Before the pandemic, many companies have made plans of switching to online work but were reluctant to move ahead as it was risky in nature. With the pandemic bringing in challenges, companies were forced to allow to work from home. The results have been astonishing in many cases that some of the companies are permanently looking forward to working from home.
Many US organizations are speeding up their way to deal with artificial intelligence (AI). A fourth of the organizations report far and wide adoption of AI, up from 18% a year ago, according to PwC's annual AI Predictions survey. The remaining 54% are quickly moving ahead with the adoption of AI. What's more, they're not, at this point, simply establishing the framework. They're receiving benefits from AI at present, partially because it has demonstrated an effective response to the difficulties achieved by the COVID-19 crisis. Indeed, a large portion of the organizations that have wholly accepted AI report seeing significant benefits.
While the pandemic has given tough times to US businesses, the Biden administration might give them a more challenging time.

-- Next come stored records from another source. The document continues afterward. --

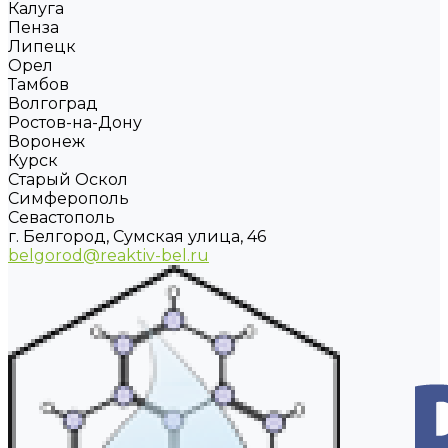
Калуга
Пенза
Липецк
Орел
Тамбов
Волгоград
Ростов-на-Дону
Воронеж
Курск
Старый Оскол
Симферополь
Севастополь
г. Белгород, Сумская улица, 46
belgorod@reaktiv-bel.ru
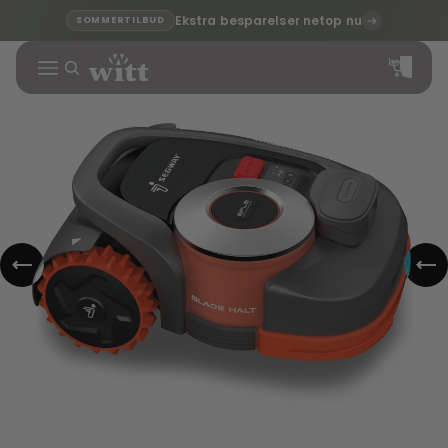
Ekstra besparelser netop nu
SOMMERTILBUD
Varer i alt i
indkøbskurven
0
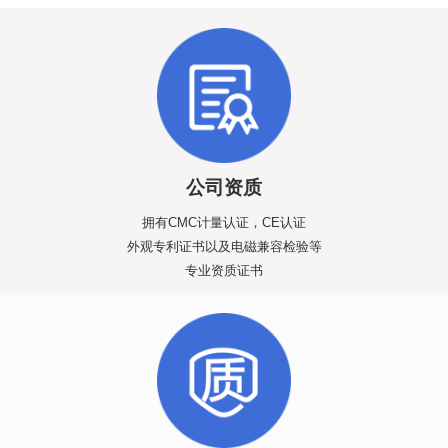
公司资质
拥有CMC计量认证，CE认证
外观专利证书以及电磁兼容检验等
专业资质证书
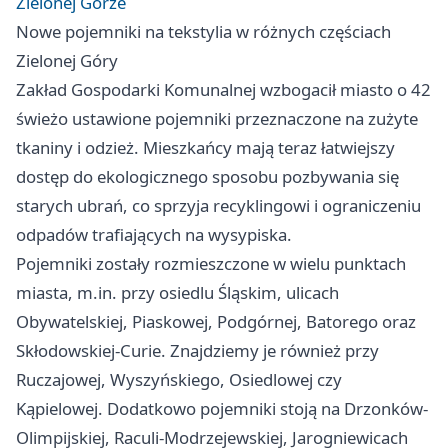
Zielonej Górze
Nowe pojemniki na tekstylia w różnych częściach
Zielonej Góry
Zakład Gospodarki Komunalnej wzbogacił miasto o 42
świeżo ustawione pojemniki przeznaczone na zużyte
tkaniny i odzież. Mieszkańcy mają teraz łatwiejszy
dostęp do ekologicznego sposobu pozbywania się
starych ubrań, co sprzyja recyklingowi i ograniczeniu
odpadów trafiających na wysypiska.
Pojemniki zostały rozmieszczone w wielu punktach
miasta, m.in. przy osiedlu Śląskim, ulicach
Obywatelskiej, Piaskowej, Podgórnej, Batorego oraz
Skłodowskiej-Curie. Znajdziemy je również przy
Ruczajowej, Wyszyńskiego, Osiedlowej czy
Kąpielowej. Dodatkowo pojemniki stoją na Drzonków-
Olimpijskiej, Raculi-Modrzejewskiej, Jarogniewicach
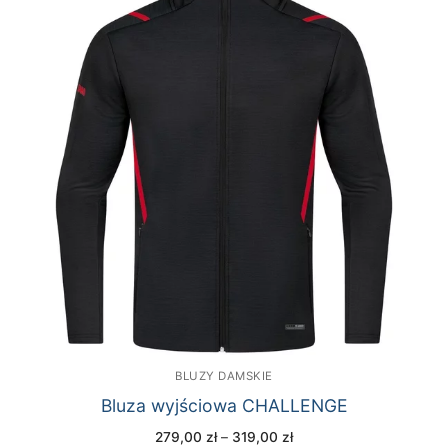
BLUZY DAMSKIE
Bluza wyjściowa CHALLENGE
Zakres
279,00
zł
–
319,00
zł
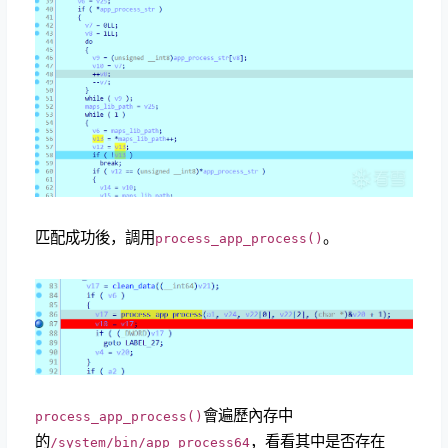
匹配成功後，調用
。
process_app_process()
會遍歷內存中
process_app_process()
的
，看看其中是否存在
/system/bin/app_process64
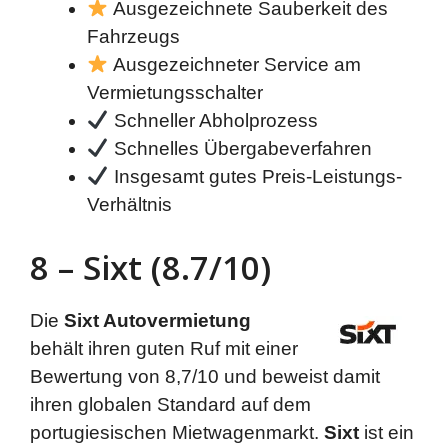
Ausgezeichnete Sauberkeit des
Fahrzeugs
Ausgezeichneter Service am
Vermietungsschalter
Schneller Abholprozess
Schnelles Übergabeverfahren
Insgesamt gutes Preis-Leistungs-
Verhältnis
8 – Sixt (8.7/10)
Die
Sixt Autovermietung
behält ihren guten Ruf mit einer
Bewertung von 8,7/10 und beweist damit
ihren globalen Standard auf dem
portugiesischen Mietwagenmarkt.
Sixt
ist ein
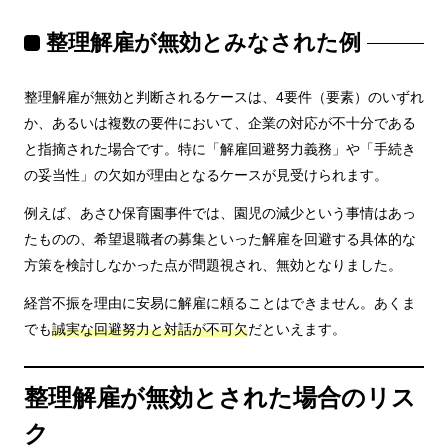
整理解雇が無効とみなされた例
整理解雇が無効と判断されるケースは、4要件（要素）のいずれ
か、あるいは複数の要件において、企業の対応が不十分である
と指摘された場合です。特に「解雇回避努力義務」や「手続き
の妥当性」の欠如が理由となるケースが見受けられます。
例えば、あさひ保育園事件では、園児の減少という事情はあっ
たものの、希望退職者の募集といった解雇を回避する具体的な
方策を検討しなかった点が問題視され、無効となりました。
経営不振を理由に安易に解雇に頼ることはできません。あくま
でも
誠実な回避努力と対話が不可欠
だといえます。
整理解雇が無効とされた場合のリス
ク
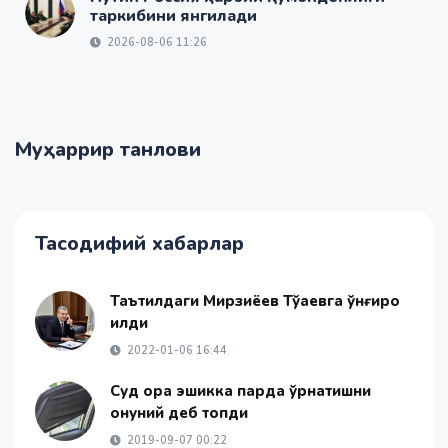
таркибини янгилади
2026-08-06 11:26
Муҳаррир танлови
Тасодифий хабарлар
Таътилдаги Мирзиёев Тўқаевга қўнғироқ
қилди
2022-01-06 16:44
Суд орқа эшикка парда ўрнатишни
қонуний деб топди
2019-09-07 00:22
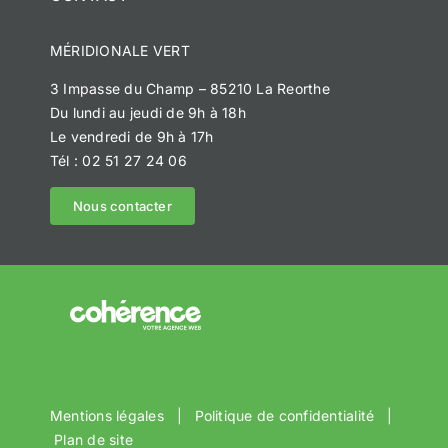
Notre histoire
MÉRIDIONALE VERT
Méridionale Vert
3 Impasse du Champ – 85210 La Reorthe
Du lundi au jeudi de 9h à 18h
Méridionale Services
Le vendredi de 9h à 17h
Tél : 02 51 27 24 06
Méridionale Environnement
Nous contacter
Réalisations
Devis personnalisé
Mentions légales
|
Politique de confidentialité
|
Plan de site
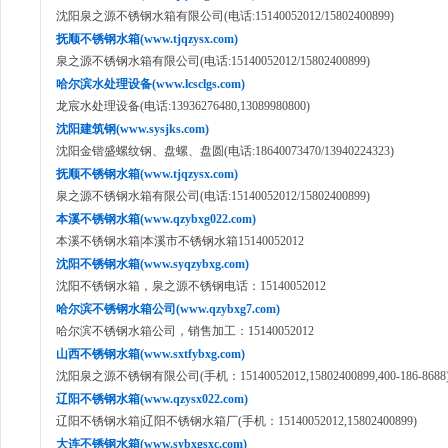
沈阳泉之源不锈钢水箱有限公司(电话:15140052012/15802400899)
抚顺不锈钢水箱(www.tjqzysx.com)
泉之源不锈钢水箱有限公司(电话:15140052012/15802400899)
哈尔滨水处理设备(www.lcsclgs.com)
龙宸水处理设备(电话:13936276480,13089980800)
沈阳建筑钢(www.sysjks.com)
沈阳金锴盛螺纹钢、盘螺、盘圆(电话:18640073470/13940224323)
抚顺不锈钢水箱(www.tjqzysx.com)
泉之源不锈钢水箱有限公司(电话:15140052012/15802400899)
本溪不锈钢水箱(www.qzybxg022.com)
本溪不锈钢水箱|本溪市不锈钢水箱15140052012
沈阳不锈钢水箱(www.syqzybxg.com)
沈阳不锈钢水箱，泉之源不锈钢电话：15140052012
哈尔滨不锈钢水箱公司(www.qzybxg7.com)
哈尔滨不锈钢水箱公司，销售加工：15140052012
山西不锈钢水箱(www.sxtfybxg.com)
沈阳泉之源不锈钢有限公司(手机：15140052012,15802400899,400-186-8688
辽阳不锈钢水箱(www.qzysx022.com)
辽阳不锈钢水箱|辽阳不锈钢水箱厂(手机：15140052012,15802400899)
大连不锈钢水箱(www.sybxgsxc.com)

As indicated by 67% CFOs who say under the new administration policy and regulatory risks will be more pressing. Businesses need to identify and examine how an increase in corporation tax might affect their business or business aspect, including cashflows, financial deals, and jobs.
It is imperative that all organizations have contingency planning to counter any crisis with ease and calm. COVID-19 gives a perfect example of why organizations should have a contingency plan in place to manage any disturbance to the company's operations, processes, and supply chains. The purpose of such planning is to ensure that each business meets interruption with lucidity, certainty, and calm.
After this crisis, business leaders now aim to conduct intense stress testing, a type of risk management tool, on their plans to make any amends where required and to stay one step ahead of any unforeseen situation and respond accordingly.